Even after traveling together for nearly two months, theirs was still a tenuous peace. If Astolpho longed for friendship and conversation, or anything more than sullen acknowledgment of his presence, he wouldn’t find it here.
And then one day his visions of Bradamante returned. After having had no glimpse of her for nearly a year. Suddenly there she was, muddy, severe, sword in hand as she taught Jara how to fight.
Then in the days afterward, visions of Bradamante striding across the army encampment. Bradamante eating bread. Mundane moments, nothing anyone else might need to see, but Astolpho sat riveted, grateful for every single glimpse of her that his god was generous enough to send him.
Astolpho thought he understood why the visions had returned. They served a purpose, allowing him to track the movements of King Carleman’s army so that he and Michaela could follow them at a distance.

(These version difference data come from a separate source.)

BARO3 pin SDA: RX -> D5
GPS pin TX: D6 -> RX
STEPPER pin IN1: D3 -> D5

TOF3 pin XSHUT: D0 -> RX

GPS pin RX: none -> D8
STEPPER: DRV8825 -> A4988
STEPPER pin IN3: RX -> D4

The two of them were currently camped within a day’s journey of Monarch Pass. They had been for some time. Eventually they would return to Abincort on the trail of the army. Only then would Michaela show herself to any outsiders. It was what the two of them had agreed.

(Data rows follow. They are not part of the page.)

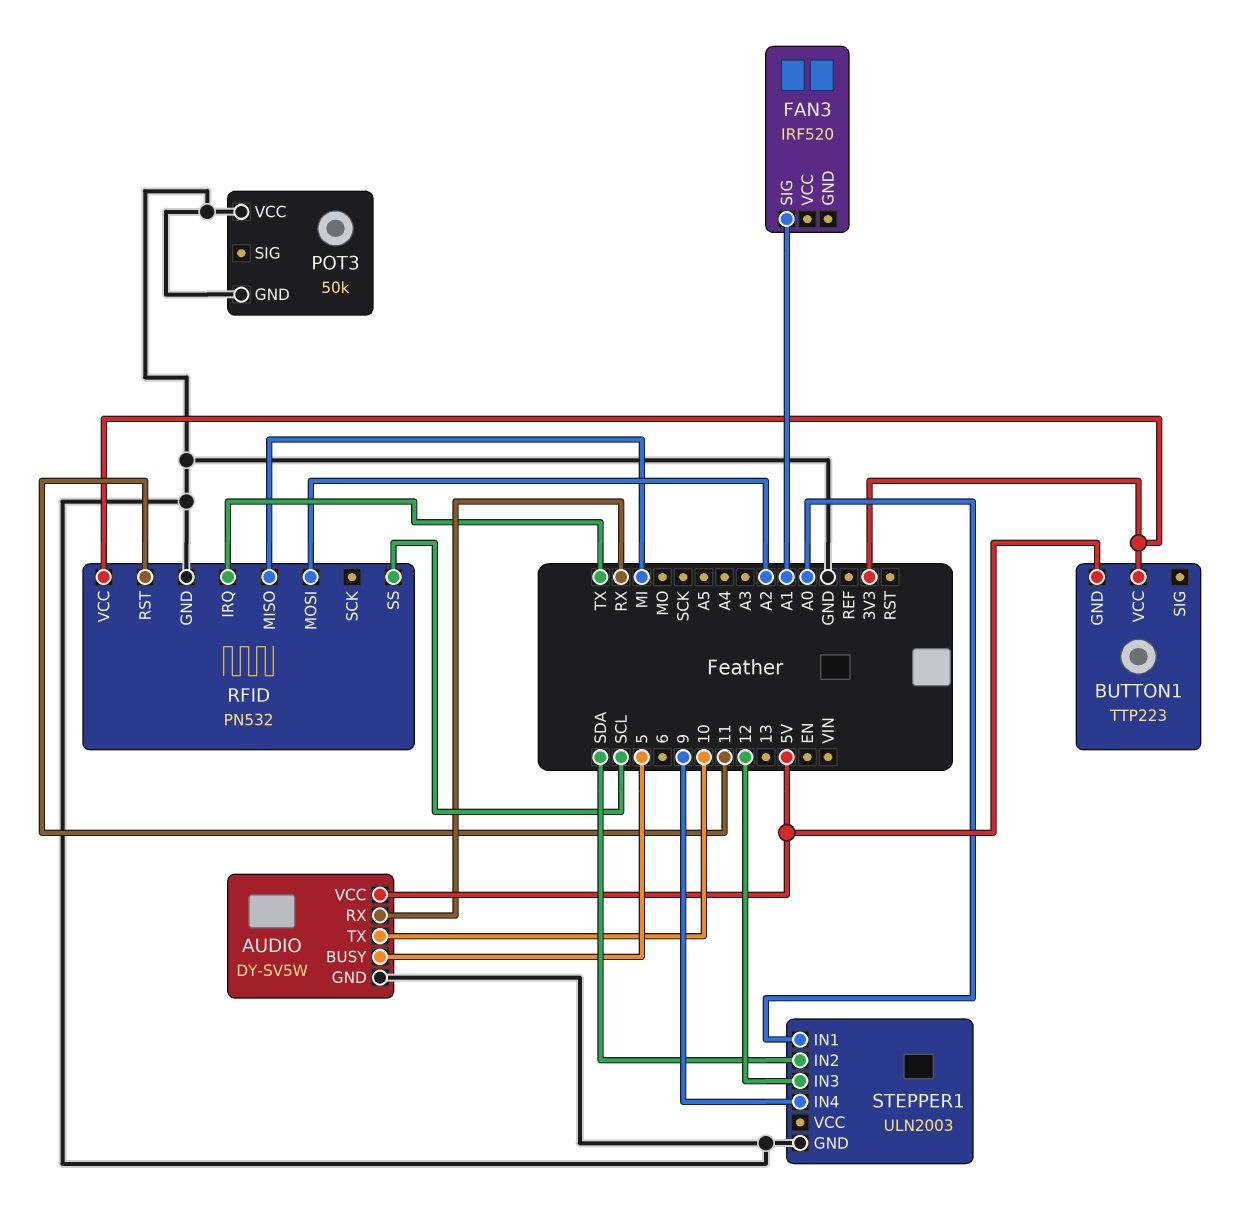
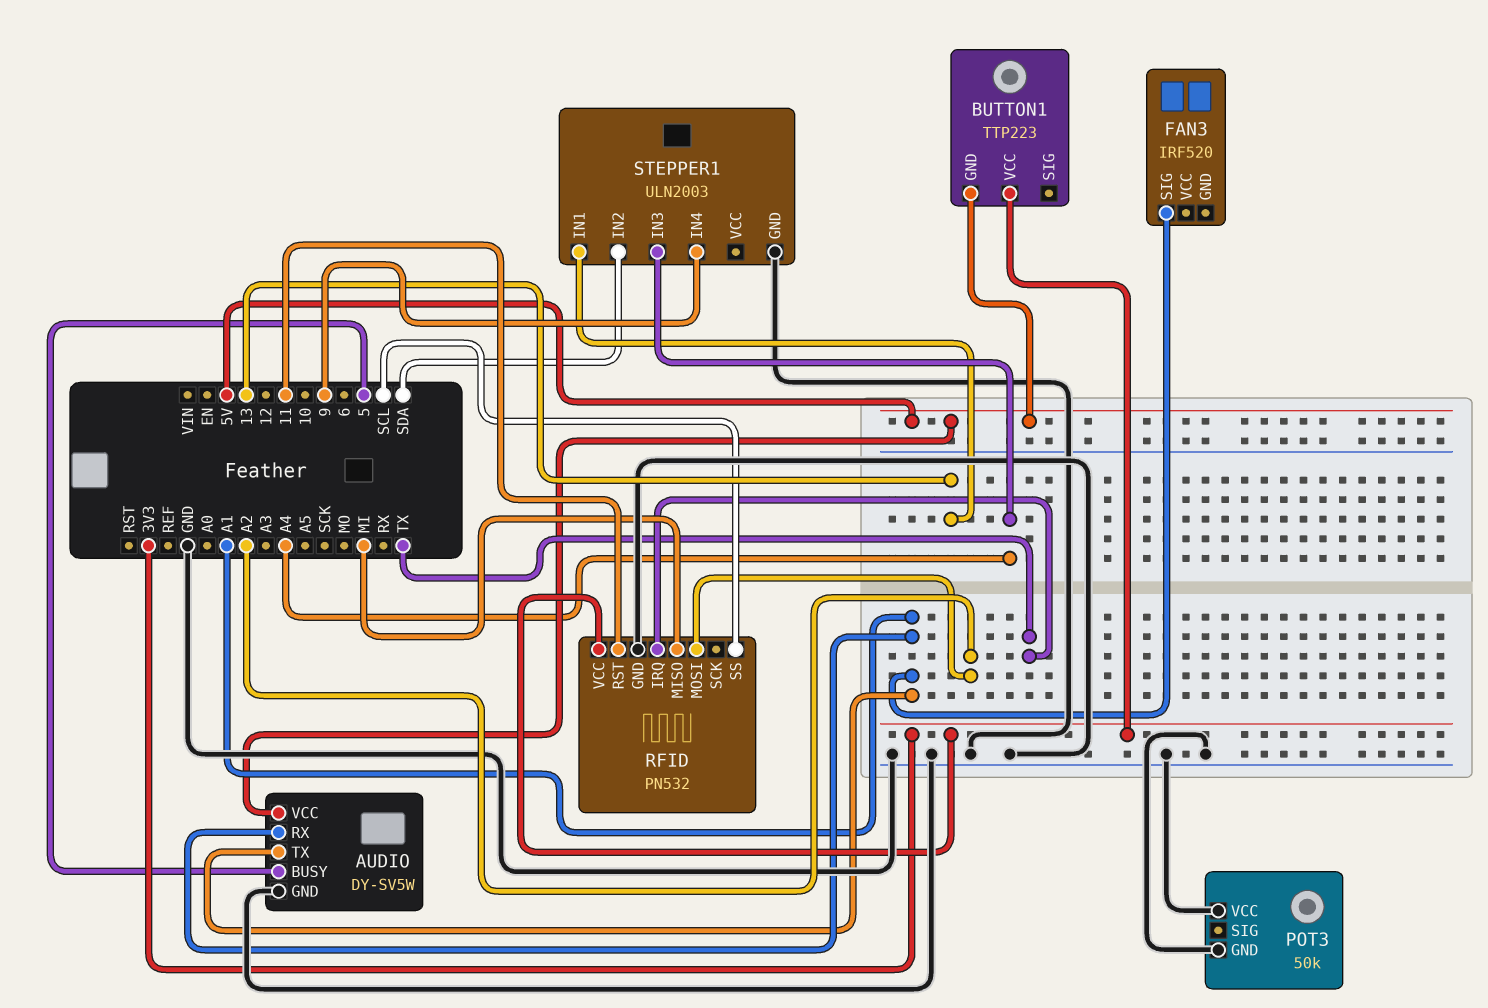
AUDIO pin RX: RX -> A1
AUDIO pin TX: 10 -> A1
STEPPER1 pin IN1: A0 -> 13
STEPPER1 pin IN3: 12 -> A4

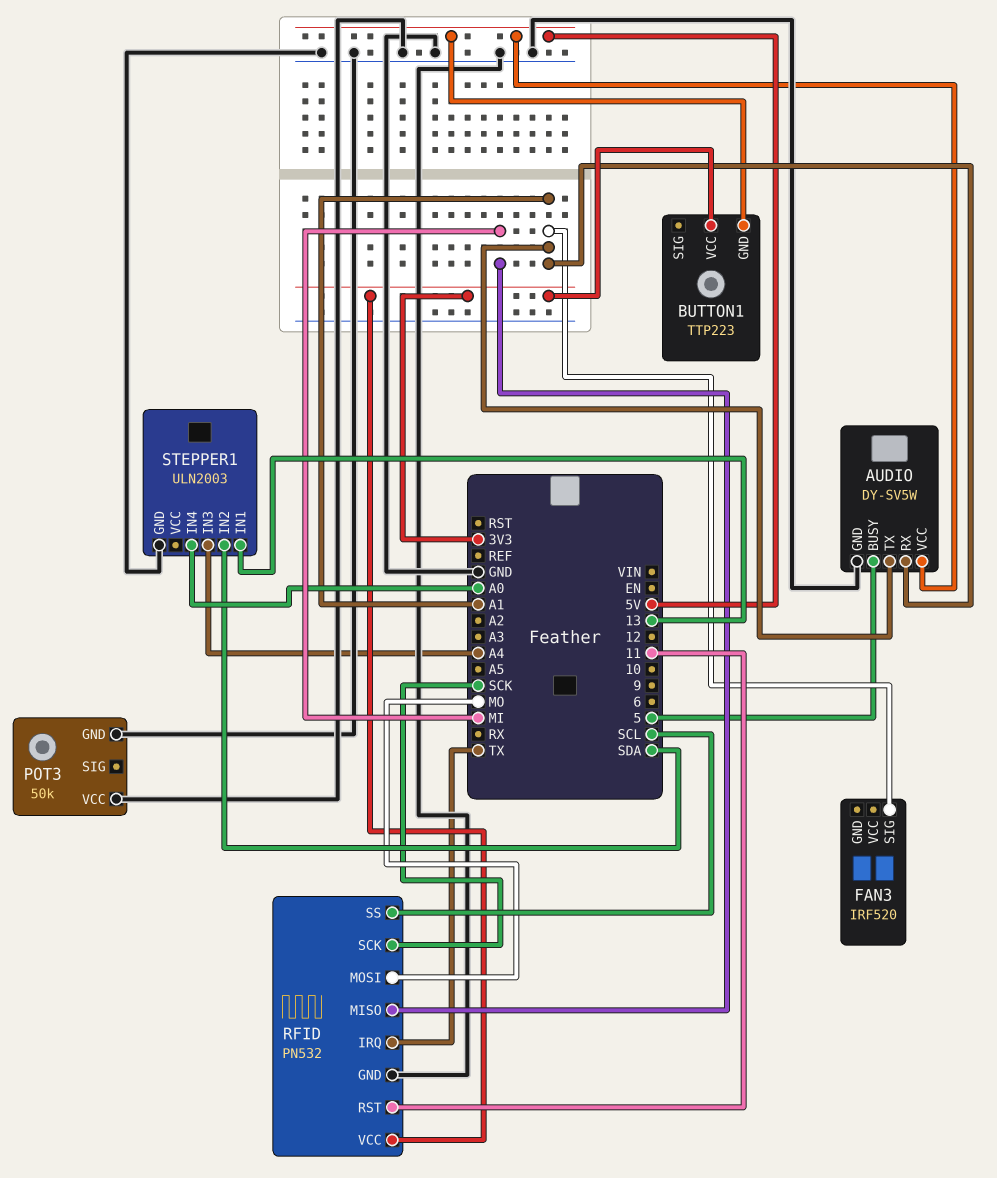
RFID pin MOSI: A2 -> MO
RFID pin SCK: none -> SCK
STEPPER1 pin IN4: 9 -> A0

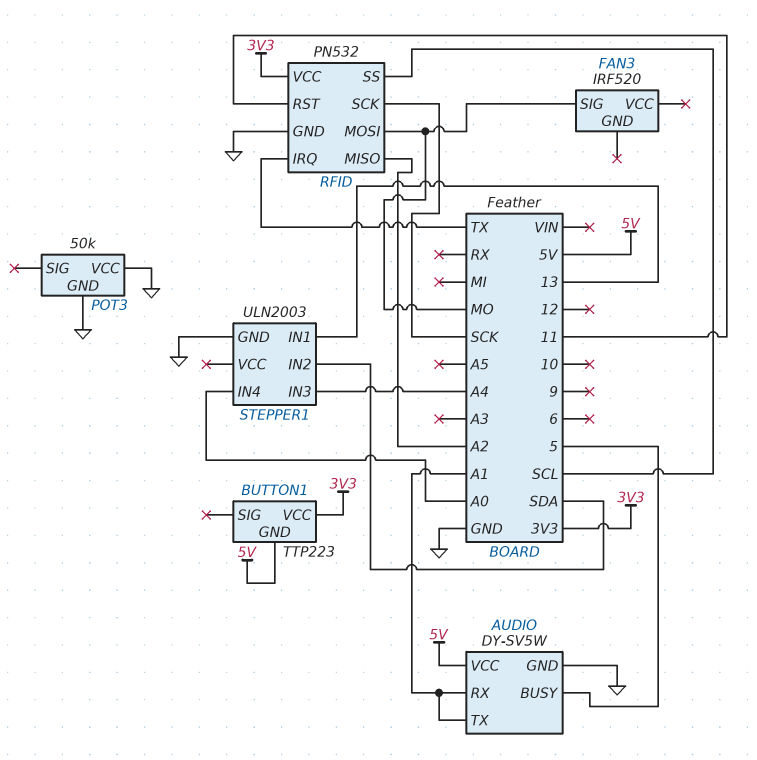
FAN3 pin SIG: A1 -> MO
RFID pin MISO: MI -> A2

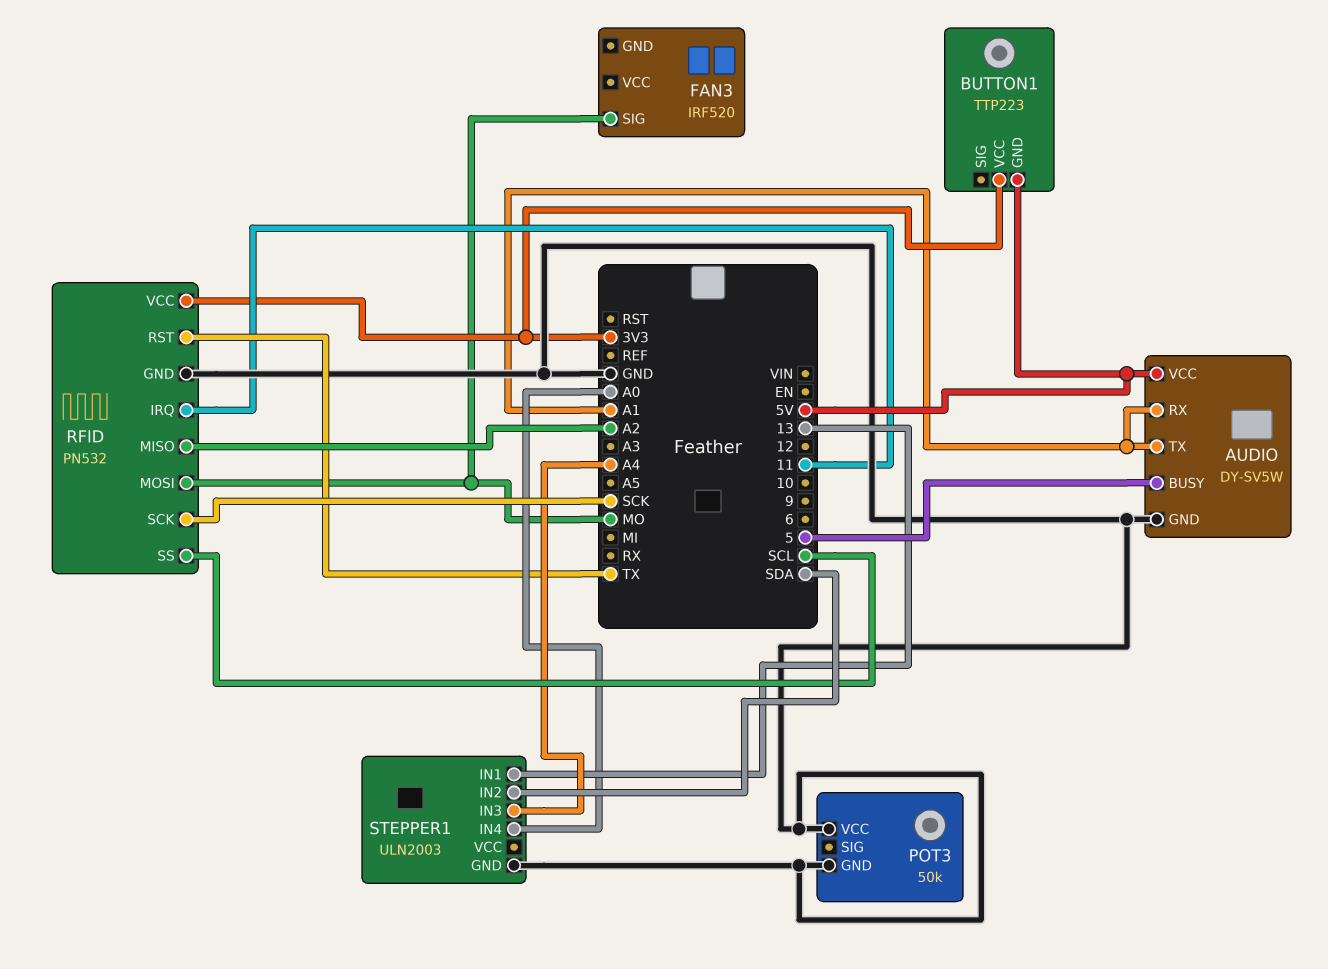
RFID pin IRQ: TX -> 11
RFID pin RST: 11 -> TX

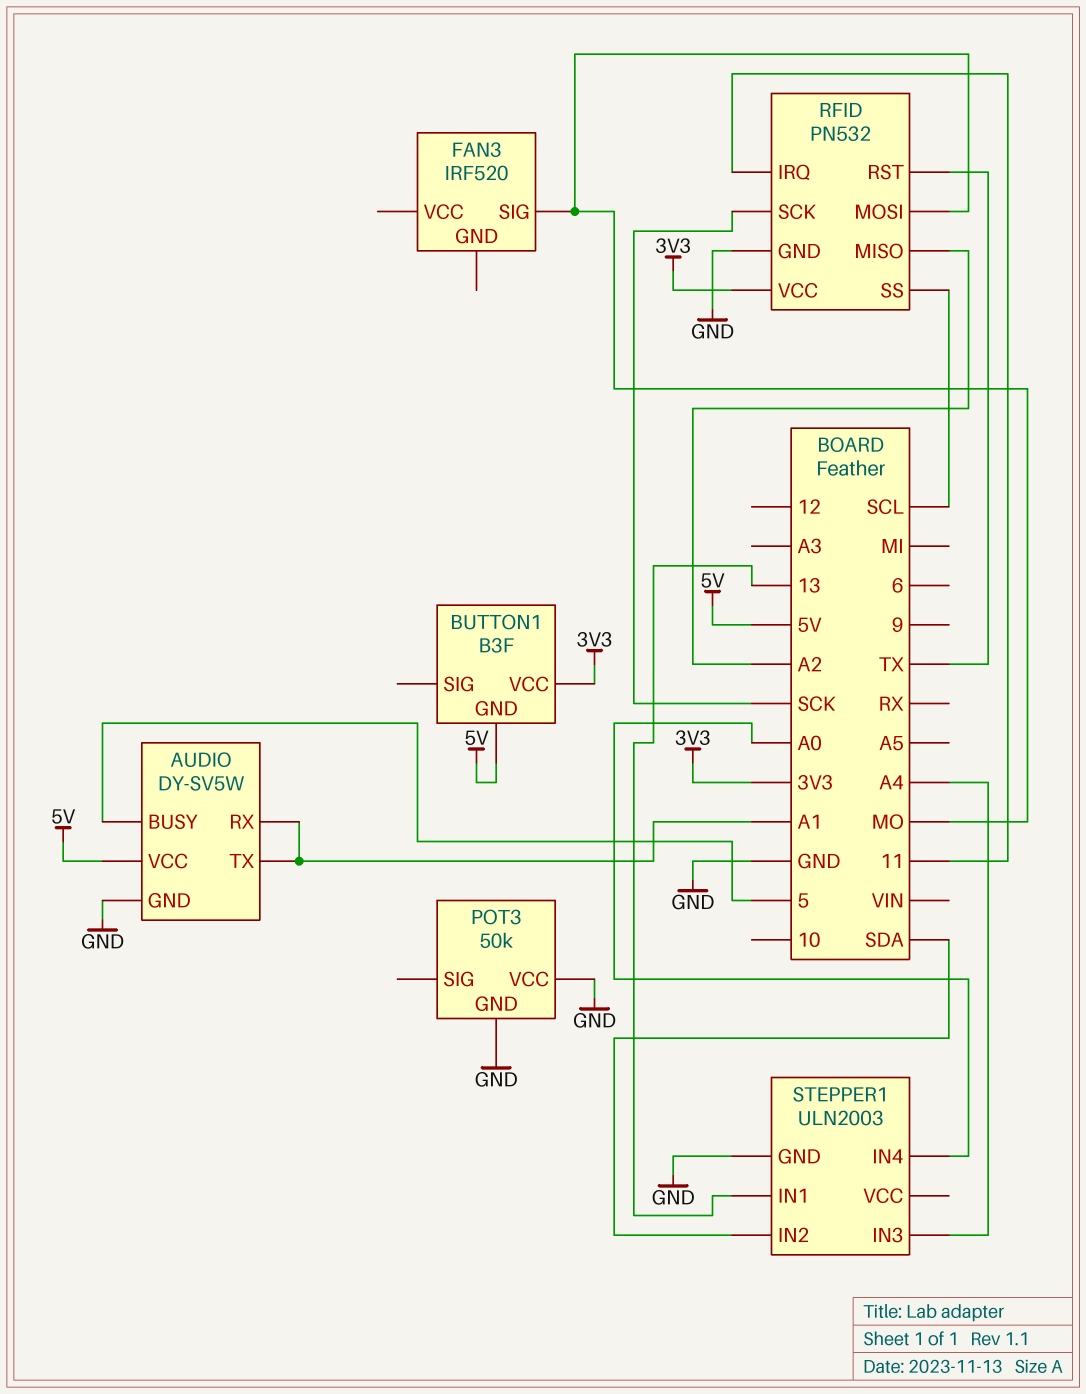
BUTTON1: TTP223 -> B3F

It didn’t mean Astolpho liked it. To be so close to Bradamante now, and yet forced to stay away…
Perhaps that, too, was a gift from his god.
Because with the return of his visions came a longing so deep he wondered how he would bear it. The longing to be near her again, to hear her voice, to feel the touch of her warm skin, to speak with her, to listen, even if her words were still filled with rage—whatever she offered, Astolpho knew he would gladly take it.
It was not the path of his god. And Astolpho wanted the path of his god.
“I tell you truthfully,” his master Samual had once told him when Astolpho was a young monk, “my god has often led me over roads I would not choose for myself. But I have found my greatest peace in surrendering to his will—in refusing to question why he leads me one way and not another.”
Was this such a road? Astolpho doubted it could offer him any peace. He thought he had finally driven all desire for Bradamante from his heart. Now he had to admit that he had not.
But Michaela could help Rinaldo. Wasn’t it right to try? Wouldn’t Astolpho’s god want that from him? Wouldn’t his god allow it?
Your god always knows your heart, the voice inside him said. You’re a fool to try to lie.
Astolpho quickly began packing up his camp. He and Michaela carried very little: just a few extra items of clothing, a few blankets, his sword, Michaela’s knife, a meager supply of dried provisions. He tied the bundle to the back of Frontino’s saddle and then followed the path to the river where he was most likely to find Michaela.
She often sat here at dusk staring at the restless water, thinking thoughts she never shared with him.
Astolpho prayed as he walked, asking for the words to convince her. He had no assurance that she would come out of hiding now simply because he asked. He had even less reason to believe that she would help a friend of his simply because he asked.
And even if she did agree to help, there was no guarantee that they would reach Rinaldo in time. Even if they left right now and traveled through the night.
But he had to try. For Rinaldo.
Liar, his heart told him. For Bradamante.